Systems microbiology, a subset of systems biology, represents a different approach to investigating biological systems. It attempts to examine the emergent properties of microorganisms that arise from the interplay of genes, proteins, other macromolecules, small molecules, organelles and the environment. It is these interactions, often nonlinear, that lead to the emergent properties of biological systems that are generally not tractable by traditional approaches. As a complement to the long-standing trend toward reductionism, systems microbiology seeks to treat the organism or community as a whole, integrating fundamental biological knowledge with genomics, metabolomics and other data to create an integrated picture of how a microbial cell or community operates. Systems microbiology promises not only to shed light on the activities of microbes, but will also provide biology the tools and approaches necessary for achieving a better understanding of life and ecosystems.
Microorganisms are ideal candidates for systems biology research because they are relatively easy to manipulate and because they play critical roles in health, environment, agriculture, and energy production. Potential applications of systems microbiology research range from improvements in the management of bacterial infections to the development of commercial-scale microbial hydrogen generation.
A number of technical challenges must be met to realize the potential of systems microbiology. Development of a new, comprehensive systems microbiology database that would be available to the entire research community was identified as the single most critical need. Other challenges include difficulties in measuring single-cell parameters, limitations in identifying and measuring metabolites and other products, the inability to cultivate diverse microbes, limits on data accessibility, computational limitations associated with data integration, the lack of sufficient functional gene annotations, needs for quantitative proteomics and the inapplicability of current high throughput methods to all areas of systems microbiology. Difficulties have also been encountered in acquiring the necessary data, assuring the quality of that data and in making data available to the community in a useful format.
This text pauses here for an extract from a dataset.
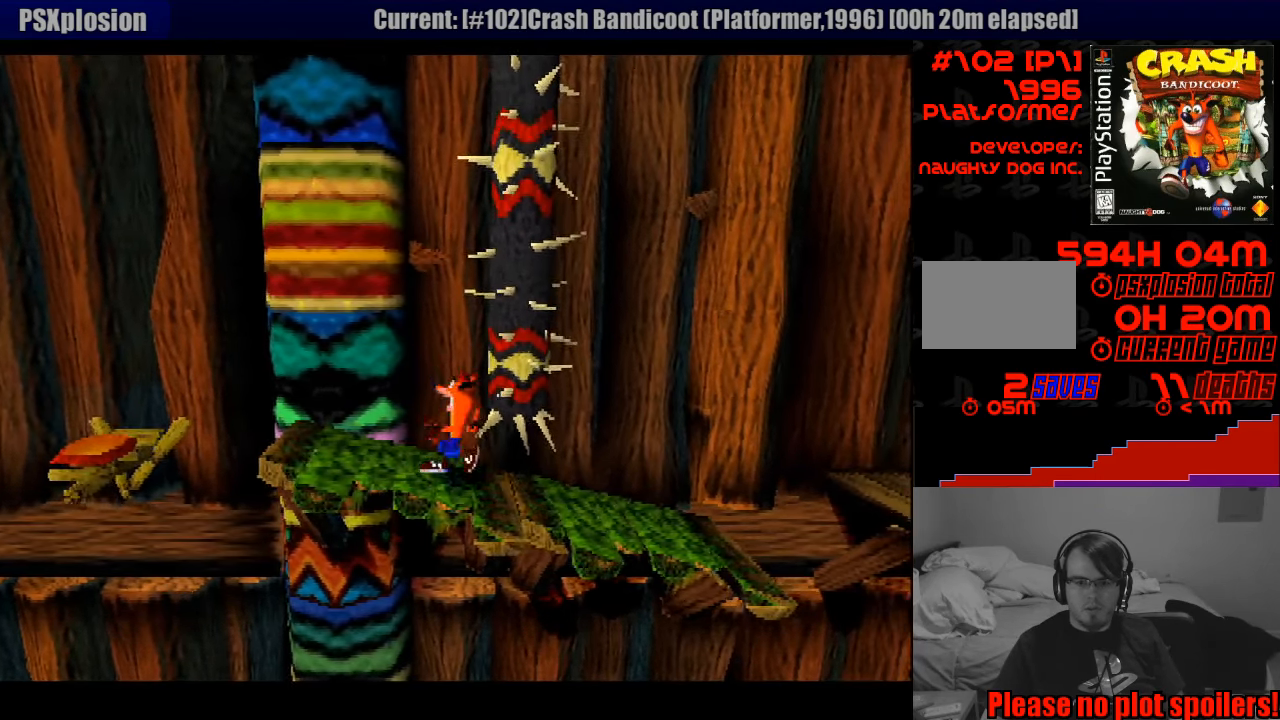
{"buttons": [], "events": [[83, "DPAD_LEFT", "up"], [117, "DPAD_LEFT", "down"], [383, "DPAD_LEFT", "up"]]}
Problems with data quality assurance and data availability could be partially offset by launching a dedicated systems microbiology database. To be of greatest value to the field, a database should include systems data from all levels of analysis, including sequences, microarray data, proteomics data, metabolite measurements, data on protein-protein or protein-nucleic interactions, carbohydrate and small RNA profiles, information on cell surface markers and appropriate supporting data. Regular updates of these databases and adherence to agreed upon data format standards are critical to the success of these resources.
It was recommended that educational requirements for undergraduate and graduate students in microbiology be amended to better prepare the next generation of researchers for the quantitative requirements of applying systems microbiology methods in their work.
Systems microbiology research is too complex to be the sole property of any single academic discipline. The contributions of microbiologists, computer scientists, control theorists, biostatisticians and others are all required to move the field forward. Since research in systems microbiology demands the contributions of a diverse array of professionals, collaboration across disciplines and national borders should be strongly encouraged by research bodies and funding agencies.
Although the details of systems microbiology research are probably not of interest to the average individual, the potential applications and benefits of these types of investigations should be conveyed to the lay public.
Merry Buckley. 2004. Systems microbiology: beyond microbial genomics.